Más de 7.000 asesinados por la locura criminal de los llamados incontrolados. En 2012 se produjo el último gran proceso de beatificación de mártires de la Guerra Civil. Entre ellos, la veintena de monjes del Monestir de Montserrat salvaje y cobardemente asesinados. La mayor parte entre julio y agosto, sin otra razón que la sinrazón.
Pero contra lo que podría parecer, algunas voces de la misma Iglesia no dudaron en hacer sus objeciones a ese proceso para reconocer a ‘los mártires de Cristo’. Entre ellos, el Padre Hilari Raguer, erudito monje benedictino de Montserrat, fallecido en 2020 a los 91 años quien no dudó en plantear sus dudas y enmiendas. Aunque fueron rechazadas.

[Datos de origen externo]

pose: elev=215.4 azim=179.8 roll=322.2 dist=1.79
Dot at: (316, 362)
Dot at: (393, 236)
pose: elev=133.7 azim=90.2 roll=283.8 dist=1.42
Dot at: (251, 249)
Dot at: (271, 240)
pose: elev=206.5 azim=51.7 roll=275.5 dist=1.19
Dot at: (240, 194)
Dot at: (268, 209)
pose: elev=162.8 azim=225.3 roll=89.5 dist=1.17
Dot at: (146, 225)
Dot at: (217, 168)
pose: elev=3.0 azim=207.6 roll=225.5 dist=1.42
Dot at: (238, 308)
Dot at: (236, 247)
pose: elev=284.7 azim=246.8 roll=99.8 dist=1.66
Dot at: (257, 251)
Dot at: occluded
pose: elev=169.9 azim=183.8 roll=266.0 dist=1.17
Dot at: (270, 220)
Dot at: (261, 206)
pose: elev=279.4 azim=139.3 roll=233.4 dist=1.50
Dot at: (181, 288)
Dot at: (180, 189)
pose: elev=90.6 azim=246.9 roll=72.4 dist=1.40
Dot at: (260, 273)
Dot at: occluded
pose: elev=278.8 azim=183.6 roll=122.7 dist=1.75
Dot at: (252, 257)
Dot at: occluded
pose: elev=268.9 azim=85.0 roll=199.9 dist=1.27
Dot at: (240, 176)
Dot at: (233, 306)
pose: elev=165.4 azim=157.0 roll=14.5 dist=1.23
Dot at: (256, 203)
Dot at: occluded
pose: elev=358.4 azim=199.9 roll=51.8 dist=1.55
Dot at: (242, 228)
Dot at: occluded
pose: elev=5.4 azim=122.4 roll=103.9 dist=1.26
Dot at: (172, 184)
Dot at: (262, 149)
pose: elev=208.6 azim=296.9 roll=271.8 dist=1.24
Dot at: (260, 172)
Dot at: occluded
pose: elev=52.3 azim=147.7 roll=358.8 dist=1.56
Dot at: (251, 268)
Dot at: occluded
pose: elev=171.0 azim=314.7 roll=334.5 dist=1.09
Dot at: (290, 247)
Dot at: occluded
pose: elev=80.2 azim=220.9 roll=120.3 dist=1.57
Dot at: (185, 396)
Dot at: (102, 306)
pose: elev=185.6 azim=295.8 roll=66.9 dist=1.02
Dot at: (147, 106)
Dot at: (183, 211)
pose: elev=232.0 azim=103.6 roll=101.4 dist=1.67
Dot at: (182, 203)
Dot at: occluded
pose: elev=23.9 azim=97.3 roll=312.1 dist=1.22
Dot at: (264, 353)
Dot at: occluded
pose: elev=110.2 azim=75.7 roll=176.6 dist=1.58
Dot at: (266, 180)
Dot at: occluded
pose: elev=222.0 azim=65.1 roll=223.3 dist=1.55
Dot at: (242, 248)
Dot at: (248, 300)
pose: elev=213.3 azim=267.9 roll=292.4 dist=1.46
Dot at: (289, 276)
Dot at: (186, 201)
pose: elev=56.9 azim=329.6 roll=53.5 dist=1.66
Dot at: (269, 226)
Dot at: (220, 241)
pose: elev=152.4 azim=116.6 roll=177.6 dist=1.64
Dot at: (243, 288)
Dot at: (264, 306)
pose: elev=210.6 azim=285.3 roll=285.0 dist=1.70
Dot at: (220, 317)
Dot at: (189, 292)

Básicamente centradas en poner énfasis en el papel contrario al evangelio del grueso de la curia episcopal española.
El padre Raguer compartía en buena medida las tesis del canónigo Cardó, autor de Las dos Españas, obra escrita desde Suiza, país en el que tuvo que refugiarse tras su salida meteórica de Catalunya huyendo de las hordas de incontrolados que tras el fracaso del golpe desataron una suerte de caza diabólica de sotanas. Y luego de la Italia fascista, que fue su primer país de acogida.
Cardó omitió uno de los capítulos del libro ‘El gran rechazo’ y dejó escrito que éste no vería la luz hasta 50 años después de su muerte.
Y así se hizo. Como era previsible, el texto -pese a los años transcurridos- no dejó a nadie indiferente. Cardó vació el buche, apuntó a la jerarquía católica (en particular al obispo de Barcelona, Irurita, y al Primado de Toledo, Enric Gomà) y responsabilizó a estos de sustituir ‘el Cristo por la Nación, el anuncio del mensaje evangélico por una conspiración política de violencia, la gracia de Dios por la gracia del Estado’.
La tesis de Cardó es que quienes pusieron a los clérigos en el punto de mira del odio obrero que dio pie a miles de frenéticos asesinatos fueron los mismos que predicaron la ‘cruzada nacional’. O lo que es lo mismo, la jefatura de la Iglesia Católica española, proclamando la Guerra Santa Católica a imagen y semejanza de la proclama de Urbano II en el Concilio de Clermont, cuando llamó a los fieles a coger las armas para recuperar Tierra Santa porque ‘Dios lo quiere’. Para esos clérigos derechistas, Dios también deseaba la Guerra Civil para limpiar España de todas esas gentes que predicaban la justicia social o el reconocimiento de su condición nacional propia en algunos territorios.
Todo el capítulo es una denuncia del nacionalcatolicismo que bendijo la Guerra Civil. En el órdago final de Cardó -en su testamento vital diferido medio siglo- asegura que «la devastación espiritual habiendo llegado así al grado máximo, la revolución incendiaria era inevitable». Lo que lleva a Cardó -ferviente católico que tuvo que huir de la República para salvar la vida- a afirmar que «cuando en julio de 1936, aquella revolución estalló, provocada precisamente por la catástrofe previa, ya no destruyó casi nada más que las ruinas».
No asesinaron a esas miles de personas por servir a Cristo, las asesinaron como venganza hacia un estamento y una religión que se había erigido, a ojos de la izquierda, como un instrumento al servicio de la clase social dominante en una España donde la miseria campaba a sus anchas y los pobres estaban condenados a una vida insalubre y sin futuro alguno.